TASK TO COMPLETE
Print the listing below in its entirety, character for character.

BEGIN

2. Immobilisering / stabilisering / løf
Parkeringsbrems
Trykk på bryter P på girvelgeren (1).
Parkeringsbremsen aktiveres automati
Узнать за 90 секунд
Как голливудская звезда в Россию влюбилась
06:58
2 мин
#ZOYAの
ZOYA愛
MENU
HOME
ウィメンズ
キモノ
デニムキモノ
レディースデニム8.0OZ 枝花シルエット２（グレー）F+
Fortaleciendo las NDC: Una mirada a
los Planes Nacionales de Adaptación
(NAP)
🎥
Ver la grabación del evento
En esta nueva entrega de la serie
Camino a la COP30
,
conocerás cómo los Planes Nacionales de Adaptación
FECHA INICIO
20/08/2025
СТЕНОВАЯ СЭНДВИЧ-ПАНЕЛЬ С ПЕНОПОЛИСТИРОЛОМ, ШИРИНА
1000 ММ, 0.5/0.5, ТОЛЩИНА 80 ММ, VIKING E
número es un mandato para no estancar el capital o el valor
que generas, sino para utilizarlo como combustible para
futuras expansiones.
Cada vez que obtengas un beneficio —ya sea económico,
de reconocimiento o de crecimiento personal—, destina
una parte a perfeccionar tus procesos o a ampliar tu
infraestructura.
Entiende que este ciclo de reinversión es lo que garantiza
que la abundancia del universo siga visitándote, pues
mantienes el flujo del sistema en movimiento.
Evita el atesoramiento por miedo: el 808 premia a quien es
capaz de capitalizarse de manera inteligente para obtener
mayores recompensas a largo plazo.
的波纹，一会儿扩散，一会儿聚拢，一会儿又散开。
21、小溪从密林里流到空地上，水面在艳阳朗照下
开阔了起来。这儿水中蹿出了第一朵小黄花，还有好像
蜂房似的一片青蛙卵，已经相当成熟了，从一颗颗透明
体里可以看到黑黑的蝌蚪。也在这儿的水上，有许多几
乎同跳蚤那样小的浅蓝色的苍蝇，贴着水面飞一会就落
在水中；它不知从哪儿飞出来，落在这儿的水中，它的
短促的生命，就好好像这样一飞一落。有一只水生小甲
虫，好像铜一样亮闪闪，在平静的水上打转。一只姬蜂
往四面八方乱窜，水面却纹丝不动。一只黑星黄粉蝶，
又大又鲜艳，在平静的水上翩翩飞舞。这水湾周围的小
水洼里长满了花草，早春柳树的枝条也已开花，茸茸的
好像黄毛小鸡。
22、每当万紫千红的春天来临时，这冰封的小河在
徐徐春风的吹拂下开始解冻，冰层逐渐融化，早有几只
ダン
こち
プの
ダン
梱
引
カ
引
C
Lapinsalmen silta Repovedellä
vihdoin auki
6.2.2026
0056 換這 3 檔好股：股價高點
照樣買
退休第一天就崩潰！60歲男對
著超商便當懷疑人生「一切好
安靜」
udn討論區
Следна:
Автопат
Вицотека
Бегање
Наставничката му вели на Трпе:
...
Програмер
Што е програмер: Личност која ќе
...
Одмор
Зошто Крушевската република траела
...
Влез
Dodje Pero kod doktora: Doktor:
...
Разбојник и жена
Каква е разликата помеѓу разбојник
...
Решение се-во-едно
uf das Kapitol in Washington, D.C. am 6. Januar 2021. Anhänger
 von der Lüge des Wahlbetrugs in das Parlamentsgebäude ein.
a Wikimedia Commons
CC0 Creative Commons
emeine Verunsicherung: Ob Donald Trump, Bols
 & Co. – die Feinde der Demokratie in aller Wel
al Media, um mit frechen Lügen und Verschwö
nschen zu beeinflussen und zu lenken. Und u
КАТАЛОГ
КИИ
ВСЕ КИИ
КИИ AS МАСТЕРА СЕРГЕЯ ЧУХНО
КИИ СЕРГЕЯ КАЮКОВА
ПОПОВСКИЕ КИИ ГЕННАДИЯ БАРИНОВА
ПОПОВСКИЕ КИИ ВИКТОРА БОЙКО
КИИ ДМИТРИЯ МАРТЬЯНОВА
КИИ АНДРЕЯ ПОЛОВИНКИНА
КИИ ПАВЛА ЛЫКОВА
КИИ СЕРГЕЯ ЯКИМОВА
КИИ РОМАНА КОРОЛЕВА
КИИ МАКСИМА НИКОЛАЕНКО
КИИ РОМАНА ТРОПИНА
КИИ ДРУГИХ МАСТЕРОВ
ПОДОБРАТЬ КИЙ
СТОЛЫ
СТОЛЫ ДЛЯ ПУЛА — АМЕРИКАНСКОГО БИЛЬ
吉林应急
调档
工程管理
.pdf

END

EXERCISE OUTPUT
2. Immobilisering / stabilisering / løf
Parkeringsbrems
Trykk på bryter P på girvelgeren (1).
Parkeringsbremsen aktiveres automati
Узнать за 90 секунд
Как голливудская звезда в Россию влюбилась
06:58
2 мин
#ZOYAの
ZOYA愛
MENU
HOME
ウィメンズ
キモノ
デニムキモノ
レディースデニム8.0OZ 枝花シルエット２（グレー）F+
Fortaleciendo las NDC: Una mirada a
los Planes Nacionales de Adaptación
(NAP)
🎥
Ver la grabación del evento
En esta nueva entrega de la serie
Camino a la COP30
,
conocerás cómo los Planes Nacionales de Adaptación
FECHA INICIO
20/08/2025
СТЕНОВАЯ СЭНДВИЧ-ПАНЕЛЬ С ПЕНОПОЛИСТИРОЛОМ, ШИРИНА
1000 ММ, 0.5/0.5, ТОЛЩИНА 80 ММ, VIKING E
número es un mandato para no estancar el capital o el valor
que generas, sino para utilizarlo como combustible para
futuras expansiones.
Cada vez que obtengas un beneficio —ya sea económico,
de reconocimiento o de crecimiento personal—, destina
una parte a perfeccionar tus procesos o a ampliar tu
infraestructura.
Entiende que este ciclo de reinversión es lo que garantiza
que la abundancia del universo siga visitándote, pues
mantienes el flujo del sistema en movimiento.
Evita el atesoramiento por miedo: el 808 premia a quien es
capaz de capitalizarse de manera inteligente para obtener
mayores recompensas a largo plazo.
的波纹，一会儿扩散，一会儿聚拢，一会儿又散开。
21、小溪从密林里流到空地上，水面在艳阳朗照下
开阔了起来。这儿水中蹿出了第一朵小黄花，还有好像
蜂房似的一片青蛙卵，已经相当成熟了，从一颗颗透明
体里可以看到黑黑的蝌蚪。也在这儿的水上，有许多几
乎同跳蚤那样小的浅蓝色的苍蝇，贴着水面飞一会就落
在水中；它不知从哪儿飞出来，落在这儿的水中，它的
短促的生命，就好好像这样一飞一落。有一只水生小甲
虫，好像铜一样亮闪闪，在平静的水上打转。一只姬蜂
往四面八方乱窜，水面却纹丝不动。一只黑星黄粉蝶，
又大又鲜艳，在平静的水上翩翩飞舞。这水湾周围的小
水洼里长满了花草，早春柳树的枝条也已开花，茸茸的
好像黄毛小鸡。
22、每当万紫千红的春天来临时，这冰封的小河在
徐徐春风的吹拂下开始解冻，冰层逐渐融化，早有几只
ダン
こち
プの
ダン
梱
引
カ
引
C
Lapinsalmen silta Repovedellä
vihdoin auki
6.2.2026
0056 換這 3 檔好股：股價高點
照樣買
退休第一天就崩潰！60歲男對
著超商便當懷疑人生「一切好
安靜」
udn討論區
Следна:
Автопат
Вицотека
Бегање
Наставничката му вели на Трпе:
...
Програмер
Што е програмер: Личност која ќе
...
Одмор
Зошто Крушевската република траела
...
Влез
Dodje Pero kod doktora: Doktor:
...
Разбојник и жена
Каква е разликата помеѓу разбојник
...
Решение се-во-едно
uf das Kapitol in Washington, D.C. am 6. Januar 2021. Anhänger
 von der Lüge des Wahlbetrugs in das Parlamentsgebäude ein.
a Wikimedia Commons
CC0 Creative Commons
emeine Verunsicherung: Ob Donald Trump, Bols
 & Co. – die Feinde der Demokratie in aller Wel
al Media, um mit frechen Lügen und Verschwö
nschen zu beeinflussen und zu lenken. Und u
КАТАЛОГ
КИИ
ВСЕ КИИ
КИИ AS МАСТЕРА СЕРГЕЯ ЧУХНО
КИИ СЕРГЕЯ КАЮКОВА
ПОПОВСКИЕ КИИ ГЕННАДИЯ БАРИНОВА
ПОПОВСКИЕ КИИ ВИКТОРА БОЙКО
КИИ ДМИТРИЯ МАРТЬЯНОВА
КИИ АНДРЕЯ ПОЛОВИНКИНА
КИИ ПАВЛА ЛЫКОВА
КИИ СЕРГЕЯ ЯКИМОВА
КИИ РОМАНА КОРОЛЕВА
КИИ МАКСИМА НИКОЛАЕНКО
КИИ РОМАНА ТРОПИНА
КИИ ДРУГИХ МАСТЕРОВ
ПОДОБРАТЬ КИЙ
СТОЛЫ
СТОЛЫ ДЛЯ ПУЛА — АМЕРИКАНСКОГО БИЛЬ
吉林应急
调档
工程管理
.pdf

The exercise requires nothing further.